- From: Bijan Parsia <bparsia@cs.man.ac.uk>
- Date: Tue, 13 May 2008 18:05:49 +0200
- To: Jeremy Carroll <jjc@hpl.hp.com>
- Cc: public-grddl-comments@w3.org, public-grddl-wg@w3.org
On May 13, 2008, at 5:09 PM, Jeremy Carroll wrote: > Dan Connolly wrote: > >>> People are reading the SHOULD as a MUST. >> Really? I am not. I just haven't seen a good reason to make >> an exception in this case. > > +1 > > (the definition of SHOULD is very good in my view, see RFC 2119, > which I am sure Bijan knows ...) Sure.
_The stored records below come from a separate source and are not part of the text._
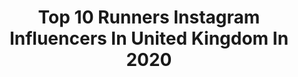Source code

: ---
title: Top 10 Runners Instagram Influencers In United Kingdom In 2020
description: >-
  Find top runners Instagram influencers in United Kingdom in 2020. Most popular hashtags: #stayhome #ootd #runner #makeup.
platform: Instagram
profiles:
  - username: "carolinelabouchere"
    fullname: >-
      Caroline Labouchere
    location: "United Kingdom"
    followers: 138059
    engagement: 461
    commentsToLikes: 0.033699
    id: ck0u2e4x0zmj70i19qq4ubmiv
    verified: true
    hashtags: "#stayintouch, #over50, #thinkpositive, #fashion"
  - username: "rachrunsoutdoors"
    fullname: >-
      RachRunsOutdoors
    location: "United Kingdom"
    followers: 5386
    engagement: 635
    commentsToLikes: 0.120222
    id: ck6tjjsbr2upw0j719awban4b
    verified: false
    hashtags: "#mamtor, #trailsisters, #westsussex, #trailkids"
  - username: "tina_eisen"
    fullname: >-
      Tina Eisen
    location: "United Kingdom"
    followers: 63620
    engagement: 448
    commentsToLikes: 0.026067
    id: ck0ttm3r43b360i199yinkx33
    verified: false
    hashtags: "#creativebeauty, #purplelips, #exfoliatingmask, #quarantineartclub"
  - username: "whatkathydidnext"
    fullname: >-
      Kathy 50+🇬🇧
    location: "United Kingdom"
    followers: 28011
    engagement: 160
    commentsToLikes: 0.251312
    id: ck0vzqj35aers0i19ony6i0o2
    verified: false
    hashtags: "#happytagging, #cloudbag, #50andfabulous, #springready"
  - username: "armana_rai"
    fullname: >-
      Armana Rai - RUN 💫
    location: "United Kingdom"
    followers: 23468
    engagement: 251
    commentsToLikes: 0.058176
    id: ck8tcbymfyzhu0j78drxaes78
    verified: false
    hashtags: "#nowatch, #tsp, #underamouruk, #sunday"
  - username: "kellogs_ontherun"
    fullname: >-
      Kelly🏃‍♀️
    location: "United Kingdom"
    followers: 38785
    engagement: 483
    commentsToLikes: 0.022061
    id: ck13542n4zlnb0i199op3df0x
    verified: false
    hashtags: "#thismumruns, #noblerunners, #simplethings, #llanellihalfmarathon"
  - username: "spongecakesquaretin"
    fullname: >-
      Steven Carter-Bailey
    location: "United Kingdom"
    followers: 87961
    engagement: 658
    commentsToLikes: 0.012807
    id: ck5cfdhbtmql40i11btuyzi2v
    verified: true
    hashtags: "#breadcake, #isolation, #bowtie, #goldengatebridge"
  - username: "confessions_of_a_runner"
    fullname: >-
      Rick
    location: "United Kingdom"
    followers: 4090
    engagement: 880
    commentsToLikes: 0.169170
    id: ck5hpb65vr2i60i119pjbzx0z
    verified: false
    hashtags: "#runnerspace, #time2run, #runnersofinstagram, #equality"
  - username: "rodglobe"
    fullname: >-
      Rod L D’Silva 🇬🇧🇧🇷
    location: "United Kingdom"
    followers: 2142
    engagement: 1817
    commentsToLikes: 0.056465
    id: ck8tdad8z2jod0j78euufxsdm
    verified: false
    hashtags: "#throwbackthursday, #stmaarten, #caribbean, #redpaddleco"
  - username: "swatimukund"
    fullname: >-
      Swati Mukund
    location: "United Kingdom"
    followers: 112015
    engagement: 294
    commentsToLikes: 0.037473
    id: ck15swp0qf6kc0i19txfx68wn
    verified: false
    hashtags: "#throwback, #kindness, #hair, #mumbai"
---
It would help me if I could see a hypothetical circumstances what you think the case is successfully made to go against the SHOULD. In the OWL/XML case we have: 1) an existing specification (at the W3C) for a format closely identified with semweb 2) widely available (in multiple ways) implementations 3) a culture of manually invoked translation (e.g., between Turtle versions and OWL/RDF, etc.) 4) no clear use case for other sorts of user programs wherein they would have grddl but not be able to manage other ways of getting translation And no clamor from users of those tools who are also OWL users. Alan Ruttenberg *is* an OWL user, but my understanding is that he's concerned more with legacy OWL oriented tools that only consume RDF/XML. 5) a somewhat complex transformation (And let us presume there is an existing, seemingly decent, XSLT to hand. Or two!) I think without a thumb on the scale (i.e., that we have a default to override via a SHOULD) that the case is clear. (Do we agree?) With the thumb on the scale, I also think it's clear, but evidently you and Dan don't agree. (i.e., there are problems, and no clear upsides, and the downsides of not doing it are easily mitigated.) What other facts (or sorts of fact) would tip the scale for you? If there are none, or they are outlandish (e.g., space aliens say we shouldn't), then you and dan are treat this SHOULD as a de facto MUST. Or, at least, I cannot discern the actual difference. If it's a de facto should, you should make it an actual should. It's really misleading and confusing otherwise. Cheers, Bijan.